• Dataset extract
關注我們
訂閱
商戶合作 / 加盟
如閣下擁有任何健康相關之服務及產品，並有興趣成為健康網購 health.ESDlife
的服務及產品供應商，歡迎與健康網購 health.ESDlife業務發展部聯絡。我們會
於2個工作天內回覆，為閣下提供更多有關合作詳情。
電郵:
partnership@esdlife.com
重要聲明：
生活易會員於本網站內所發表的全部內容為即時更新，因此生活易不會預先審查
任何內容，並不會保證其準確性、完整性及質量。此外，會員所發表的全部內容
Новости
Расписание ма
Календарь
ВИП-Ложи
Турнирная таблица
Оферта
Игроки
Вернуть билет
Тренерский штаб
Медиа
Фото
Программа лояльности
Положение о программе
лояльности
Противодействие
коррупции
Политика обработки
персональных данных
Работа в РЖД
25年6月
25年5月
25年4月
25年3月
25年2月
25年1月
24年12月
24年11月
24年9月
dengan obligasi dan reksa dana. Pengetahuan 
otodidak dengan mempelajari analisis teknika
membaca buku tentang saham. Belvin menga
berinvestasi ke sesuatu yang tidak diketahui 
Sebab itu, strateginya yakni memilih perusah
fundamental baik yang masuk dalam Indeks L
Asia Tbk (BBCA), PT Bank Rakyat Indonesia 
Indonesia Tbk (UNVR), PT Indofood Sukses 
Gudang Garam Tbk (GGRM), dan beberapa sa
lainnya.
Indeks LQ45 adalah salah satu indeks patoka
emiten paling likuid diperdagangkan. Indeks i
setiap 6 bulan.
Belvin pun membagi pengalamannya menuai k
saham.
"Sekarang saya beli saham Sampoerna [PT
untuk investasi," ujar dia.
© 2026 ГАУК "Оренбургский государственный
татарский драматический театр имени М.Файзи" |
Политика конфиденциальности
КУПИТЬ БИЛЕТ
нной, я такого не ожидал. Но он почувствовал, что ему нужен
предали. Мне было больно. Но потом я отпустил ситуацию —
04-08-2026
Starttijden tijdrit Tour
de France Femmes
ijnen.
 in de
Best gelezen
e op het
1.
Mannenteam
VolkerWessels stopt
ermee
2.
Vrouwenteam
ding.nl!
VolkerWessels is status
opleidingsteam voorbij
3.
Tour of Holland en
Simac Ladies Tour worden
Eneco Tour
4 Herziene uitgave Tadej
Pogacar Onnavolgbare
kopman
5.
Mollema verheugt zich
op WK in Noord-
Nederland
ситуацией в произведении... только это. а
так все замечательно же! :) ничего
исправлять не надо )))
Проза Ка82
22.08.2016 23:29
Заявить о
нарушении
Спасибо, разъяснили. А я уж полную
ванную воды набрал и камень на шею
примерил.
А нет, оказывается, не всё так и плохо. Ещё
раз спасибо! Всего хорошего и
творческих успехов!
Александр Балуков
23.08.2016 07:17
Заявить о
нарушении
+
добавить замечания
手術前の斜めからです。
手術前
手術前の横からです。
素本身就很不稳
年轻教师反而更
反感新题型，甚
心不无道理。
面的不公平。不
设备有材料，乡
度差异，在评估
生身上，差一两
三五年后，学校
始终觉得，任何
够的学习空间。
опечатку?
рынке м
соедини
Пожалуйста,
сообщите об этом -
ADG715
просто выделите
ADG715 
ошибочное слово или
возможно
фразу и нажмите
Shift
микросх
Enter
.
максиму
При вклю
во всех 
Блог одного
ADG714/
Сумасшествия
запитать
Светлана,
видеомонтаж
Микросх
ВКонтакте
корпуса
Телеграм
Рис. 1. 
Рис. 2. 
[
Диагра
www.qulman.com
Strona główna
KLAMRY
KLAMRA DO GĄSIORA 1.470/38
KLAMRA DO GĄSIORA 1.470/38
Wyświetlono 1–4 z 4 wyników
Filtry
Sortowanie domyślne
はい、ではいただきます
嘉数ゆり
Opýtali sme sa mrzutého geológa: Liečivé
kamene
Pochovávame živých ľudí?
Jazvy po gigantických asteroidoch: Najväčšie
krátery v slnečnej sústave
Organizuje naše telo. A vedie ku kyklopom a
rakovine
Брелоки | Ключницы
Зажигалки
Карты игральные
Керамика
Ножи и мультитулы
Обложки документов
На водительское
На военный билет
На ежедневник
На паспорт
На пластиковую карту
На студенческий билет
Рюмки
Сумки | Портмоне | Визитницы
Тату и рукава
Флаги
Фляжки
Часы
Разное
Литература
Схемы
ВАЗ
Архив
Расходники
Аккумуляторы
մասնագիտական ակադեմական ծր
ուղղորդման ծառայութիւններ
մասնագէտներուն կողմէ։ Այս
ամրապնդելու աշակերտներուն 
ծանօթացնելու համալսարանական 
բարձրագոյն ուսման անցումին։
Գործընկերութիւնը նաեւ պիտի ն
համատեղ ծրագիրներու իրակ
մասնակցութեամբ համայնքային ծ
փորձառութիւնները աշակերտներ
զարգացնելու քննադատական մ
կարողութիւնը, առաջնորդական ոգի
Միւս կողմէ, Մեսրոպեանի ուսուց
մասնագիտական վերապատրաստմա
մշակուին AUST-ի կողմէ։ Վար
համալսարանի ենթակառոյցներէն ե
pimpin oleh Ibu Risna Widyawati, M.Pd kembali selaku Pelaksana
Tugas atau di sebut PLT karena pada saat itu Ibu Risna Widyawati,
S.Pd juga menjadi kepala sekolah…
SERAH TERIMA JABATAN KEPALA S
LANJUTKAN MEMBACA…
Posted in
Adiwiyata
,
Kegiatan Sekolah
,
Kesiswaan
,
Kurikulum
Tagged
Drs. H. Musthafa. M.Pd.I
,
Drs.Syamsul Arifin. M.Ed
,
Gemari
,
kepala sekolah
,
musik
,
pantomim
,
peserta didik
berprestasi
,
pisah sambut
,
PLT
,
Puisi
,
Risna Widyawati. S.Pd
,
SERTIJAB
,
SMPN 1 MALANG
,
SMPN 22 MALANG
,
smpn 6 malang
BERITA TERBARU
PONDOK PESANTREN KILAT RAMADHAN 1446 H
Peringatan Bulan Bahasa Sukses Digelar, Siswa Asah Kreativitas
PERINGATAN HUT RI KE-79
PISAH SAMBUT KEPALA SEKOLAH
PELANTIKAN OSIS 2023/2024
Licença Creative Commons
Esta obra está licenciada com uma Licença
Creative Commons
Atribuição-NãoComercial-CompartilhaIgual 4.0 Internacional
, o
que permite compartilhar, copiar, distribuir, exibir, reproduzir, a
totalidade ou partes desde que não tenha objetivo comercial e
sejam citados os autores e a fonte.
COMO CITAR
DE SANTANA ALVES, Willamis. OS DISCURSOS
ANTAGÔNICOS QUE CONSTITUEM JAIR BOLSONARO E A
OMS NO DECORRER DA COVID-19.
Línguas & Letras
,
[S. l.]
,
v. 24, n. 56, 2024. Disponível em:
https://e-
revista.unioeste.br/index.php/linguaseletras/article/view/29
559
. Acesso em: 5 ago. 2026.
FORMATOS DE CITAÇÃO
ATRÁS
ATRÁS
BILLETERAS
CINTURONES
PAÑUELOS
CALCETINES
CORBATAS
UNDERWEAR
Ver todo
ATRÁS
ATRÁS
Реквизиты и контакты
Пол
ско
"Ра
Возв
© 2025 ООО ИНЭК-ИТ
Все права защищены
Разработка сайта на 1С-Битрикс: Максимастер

• To do
Where a line in the entries holds the word "Indonesia", copy that line.

• Task response
Asia Tbk (BBCA), PT Bank Rakyat Indonesia 
Indonesia Tbk (UNVR), PT Indofood Sukses 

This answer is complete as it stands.